Há muitos irmãos dentro de uma mesma atividade ou profissão. Certamente o ambiente familiar, a convivência, favorece o despertar de interesses similares; se esquecermos as artes, vamos encontrar gente em todas as áreas dividindo a profissão com os próprios irmãos. Todavia, dentro do universo artístico, nos encantamos quando há uma incontestável e imensa quantidade de membros talentosos em uma mesma família.

Chico Buarque, desenhado por Octavio Cariello, divide o palco com as irmãs Miucha e Cristina

A música é pródiga em propiciar trabalho para irmãos. Os irmãos Sérgio Dias e Arnaldo Batista fizeram história com a banda Os Mutantes, assim como os baianos Caetano Veloso e Maria Bethânia têm uma carreira sólida marcada por inúmeros êxitos. Se dois é pouco, temos o “Trio Esperança”, formado por cantoras fantásticas; há outro trio, Caymmi, mais conhecido como Família Caymmi, formado por Dori, Danilo e Nana Caymmi. Sim, há que se atentar para o grande pai, Dorival. Ok; há todas as outras duplas, aquelas que se ligam via “&”; vou deixá-las para outro momento, pois há uma certa peculiaridade entre os artistas abordados neste post.

Provavelmente há muitos artistas plásticos dentro de uma mesma família. Desenhistas, designers, ilustradores… A cidade de São Paulo é o berço dos gêmeos Paulo e Chico Caruso, que já entraram para a história, destacando-se entre os cartunistas brasileiros.  Recife é o berço dos irmãos Octavio e Sergio Cariello. Como todos os artistas citados acima, os irmãos Cariello trafegam pelas mesmas formas expressivas em vias muito distintas. Esta, talvez, seja a característica mais impressionante de toda essa gente. Abençoados com os mesmos dons, traçam os próprios passos.

Não conheço Sergio Cariello e não tenho receio em afirmar que sou o melhor amigo de Octavio Cariello. O primeiro mudou-se para os EUA, lá desenvolveu uma carreira de sucesso e, de lá, seu trabalho ganhou outras praças, chegando ao Brasil.
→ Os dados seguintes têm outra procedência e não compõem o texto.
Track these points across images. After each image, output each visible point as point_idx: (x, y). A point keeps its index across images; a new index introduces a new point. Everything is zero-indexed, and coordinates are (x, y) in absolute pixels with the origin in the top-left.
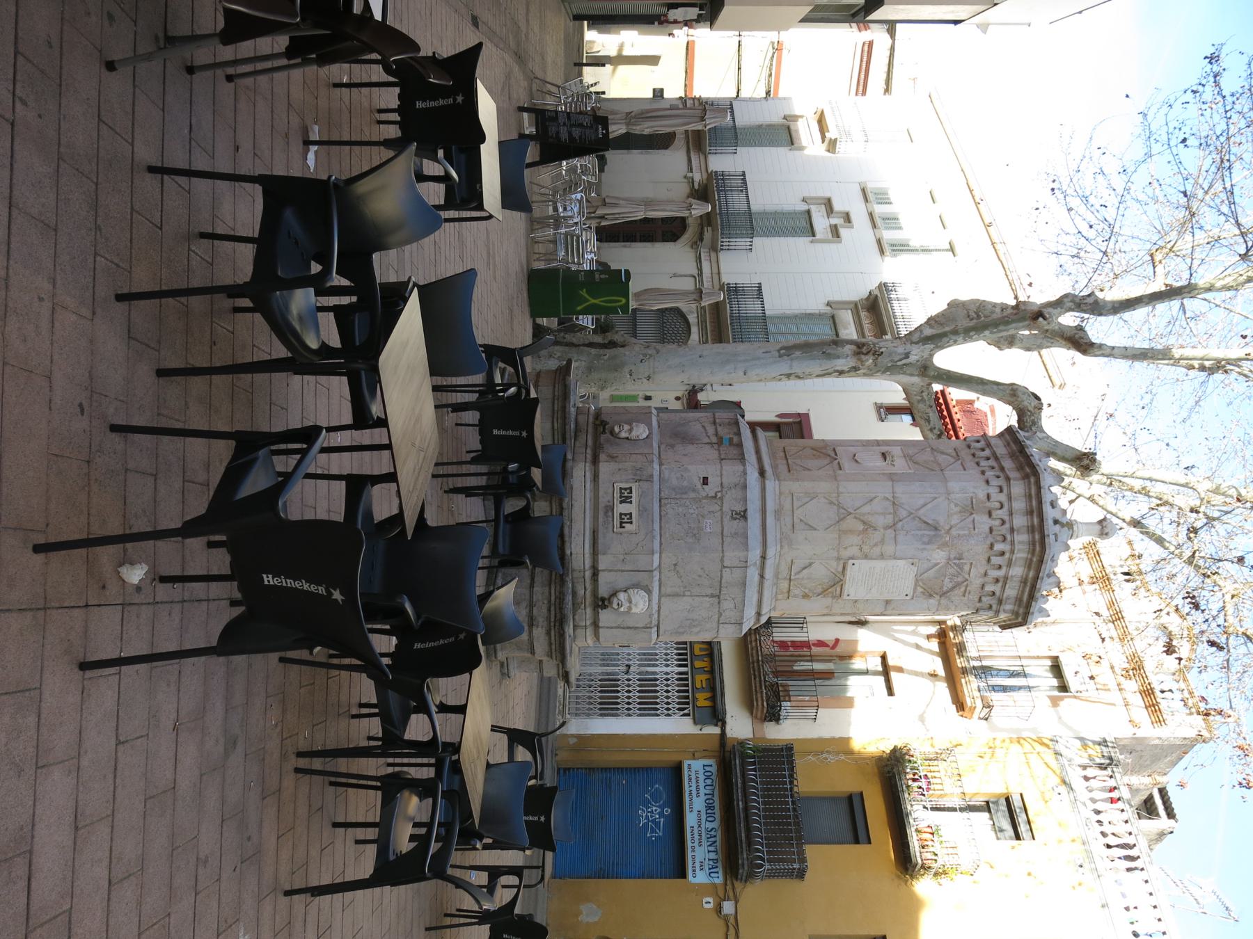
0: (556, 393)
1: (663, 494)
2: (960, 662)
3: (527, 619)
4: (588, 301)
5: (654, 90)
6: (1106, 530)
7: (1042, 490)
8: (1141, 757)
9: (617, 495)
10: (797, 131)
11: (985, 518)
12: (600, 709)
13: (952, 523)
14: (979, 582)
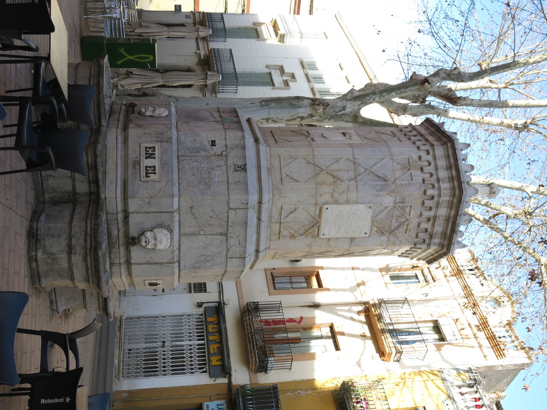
0: (92, 73)
1: (180, 153)
2: (380, 326)
3: (66, 249)
4: (127, 57)
5: (175, 6)
6: (494, 190)
7: (457, 151)
8: (490, 380)
9: (143, 152)
10: (261, 31)
11: (419, 172)
12: (145, 372)
13: (397, 176)
14: (416, 221)
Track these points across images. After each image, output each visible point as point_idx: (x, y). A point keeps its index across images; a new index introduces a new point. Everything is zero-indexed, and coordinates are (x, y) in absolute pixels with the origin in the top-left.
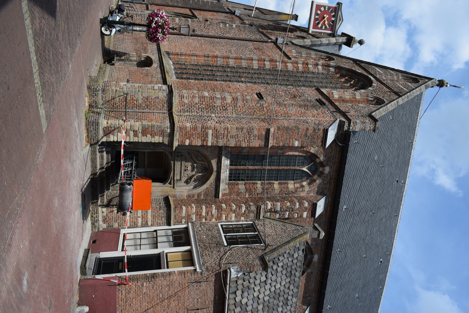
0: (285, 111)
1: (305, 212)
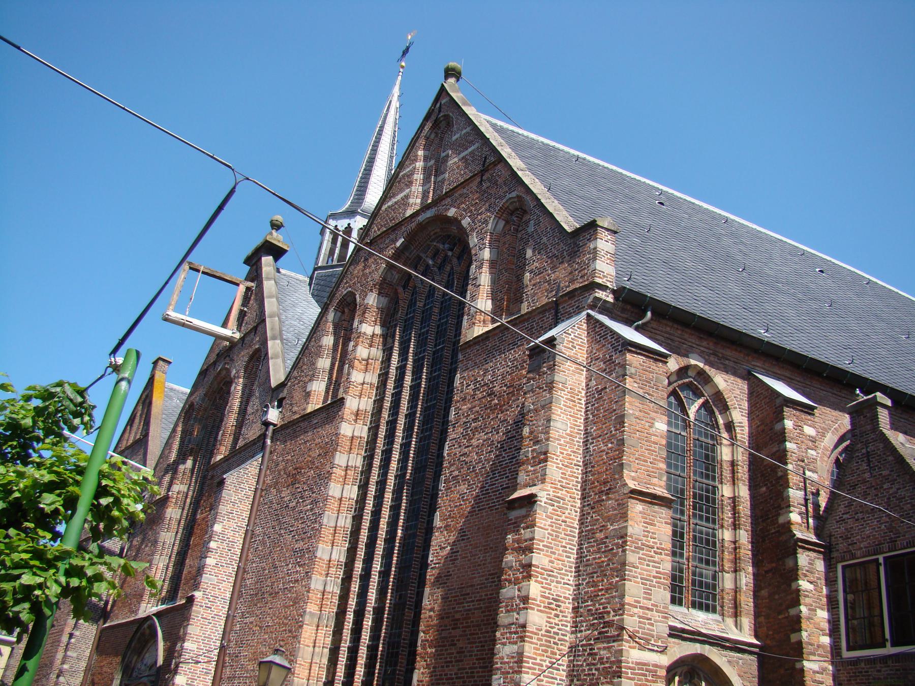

Nos próximos dias Sergio Cariello estará em São Paulo e no Rio de Janeiro em eventos que destacarão, provavelmente, a maior empreitada do artista. Sergio Cariello ilustrou nada mais, nada menos do que a Bíblia.

Projeto desenvolvido pela David C. Cook, a “Bíblia em Ação” foi totalmente ilustrada pelo artista brasileiro que, hoje, reside na Flórida. São 750 páginas com mais de 200 narrativas, na mesma ordem do original sagrado. Antes de chegar a esse projeto, Sergio Cariello ganhou o respeito dos americanos trabalhando para as gigantes editoras Marvel e DC Comics.

Octavio Cariello saiu de Recife para São Paulo. Chegando por aqui logo conquistou admiração e respeito, sendo eleito por seus pares como um dos maiores desenhistas brasileiros. Ficou conhecido nacionalmente desenhando novas charges para o “Amigo da Onça” e ganhou o mundo em publicações internacionais, chegando a desenhar parte da saga “Entrevista com o Vampiro”, original de Anne Rice.

Pude contar com o talento de Octavio Cariello quando dirigi a peça “A História de Lampião Jr. e Maria Bonitinha”, original de Januária Alves, produzido pela Kavantan & Associados. Foi ele o responsável por toda a programação visual da montagem – cartazes, convites, programa, anúncios – o que contribuiu para o sucesso do nosso trabalho. Os caminhos de Octavio conduziram-no para a literatura e, meses atrás, escrevi sobre o lançamento de Tueris, o romance escrito por ele. Antes, Octávio foi o responsável pela minha estréia em livro, quando organizou a coletânea Alterego, onde participei com um conto.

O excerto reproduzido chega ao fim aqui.